Infographie AFP sur l'intervention française en Centrafrique, cliquer pour agrandir l'image
Quelles nouvelles avez-vous de votre propre famille en Centrafrique ? Ils sont terrés chez eux. Ils ne sortent plus et manquent de tout. Au téléphone, ils me parlent très peu. Ils ont peur d'être écoutés alors que tout le monde sait qu'il n'y a pas d'écoutes téléphoniques en Centrafrique. Je suis très angoissée. Je voulais les retrouver en novembre mais ils m'ont dit que c'était trop dangereux. Je vais essayer d'y aller pour Noël quand les troupes française auront sécurisé les grands axes de la capitale. Considérez-vous que la Centrafrique est au bord du génocide comme l'a déclaré Laurent Fabius, ministre français des Affaires étrangères ? Oui, je suis tout à fait d'accord avec ça. Il ne faut pas se voiler la face.
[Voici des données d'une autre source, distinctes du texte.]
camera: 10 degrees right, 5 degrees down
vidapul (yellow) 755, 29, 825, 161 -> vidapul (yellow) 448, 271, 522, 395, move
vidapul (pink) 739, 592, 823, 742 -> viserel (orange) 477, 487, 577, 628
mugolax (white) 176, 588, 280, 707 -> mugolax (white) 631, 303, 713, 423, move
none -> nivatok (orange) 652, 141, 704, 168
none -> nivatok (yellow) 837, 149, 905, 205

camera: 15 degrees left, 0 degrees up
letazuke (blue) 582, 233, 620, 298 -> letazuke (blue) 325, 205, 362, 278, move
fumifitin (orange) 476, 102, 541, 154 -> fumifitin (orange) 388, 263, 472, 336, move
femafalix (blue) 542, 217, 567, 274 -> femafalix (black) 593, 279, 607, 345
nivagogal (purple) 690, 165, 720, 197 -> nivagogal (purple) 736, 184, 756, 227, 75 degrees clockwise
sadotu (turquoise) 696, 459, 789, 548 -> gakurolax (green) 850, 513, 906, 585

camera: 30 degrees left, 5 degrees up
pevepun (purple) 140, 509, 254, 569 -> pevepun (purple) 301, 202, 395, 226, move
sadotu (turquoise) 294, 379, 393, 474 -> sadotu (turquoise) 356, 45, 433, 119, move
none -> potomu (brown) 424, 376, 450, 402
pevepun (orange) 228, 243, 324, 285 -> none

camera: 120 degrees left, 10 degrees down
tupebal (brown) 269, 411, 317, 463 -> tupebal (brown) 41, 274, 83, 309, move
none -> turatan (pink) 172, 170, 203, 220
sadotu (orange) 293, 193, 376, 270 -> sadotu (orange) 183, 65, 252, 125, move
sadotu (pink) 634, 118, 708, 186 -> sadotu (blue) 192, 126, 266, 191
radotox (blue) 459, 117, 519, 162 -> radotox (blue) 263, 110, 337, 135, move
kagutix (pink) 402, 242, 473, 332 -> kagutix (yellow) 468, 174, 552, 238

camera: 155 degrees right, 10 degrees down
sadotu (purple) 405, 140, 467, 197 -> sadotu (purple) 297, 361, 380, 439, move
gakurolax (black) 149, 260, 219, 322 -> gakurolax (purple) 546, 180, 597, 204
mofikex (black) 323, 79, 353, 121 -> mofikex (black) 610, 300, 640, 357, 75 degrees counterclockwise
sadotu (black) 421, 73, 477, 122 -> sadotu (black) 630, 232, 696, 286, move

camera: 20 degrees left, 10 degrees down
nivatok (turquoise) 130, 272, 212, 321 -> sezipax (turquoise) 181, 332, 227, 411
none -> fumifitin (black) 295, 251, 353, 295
C'est l'une des plus graves crise que traverse la Centrafrique. On a déjà eu des coups d'Etat mais en 72 heures c'était fini alors que, là, ça perdure depuis le mois de mars ! C'est grave ce qui se passe là-bas, très grave. J'ai vraiment eu le sentiment que nous étions oubliés de tous. Heureusement, la France s'apprête à envoyer des soldats. Cela redonne espoir. Qu'attendez-vous des forces françaises et de la communauté internationale ? Il nous faut un changement radical. Il faut renverser le gouvernement des Séléka et organiser des élections. Certes, la France n'envoie que 1200 soldats. Pour 25 000 rebelles, c'est insuffisant. Mais c'est déjà ça. L'ONU, elle, a promis d'envoyer 6 à 7000 hommes mais avec l'ONU c'est long.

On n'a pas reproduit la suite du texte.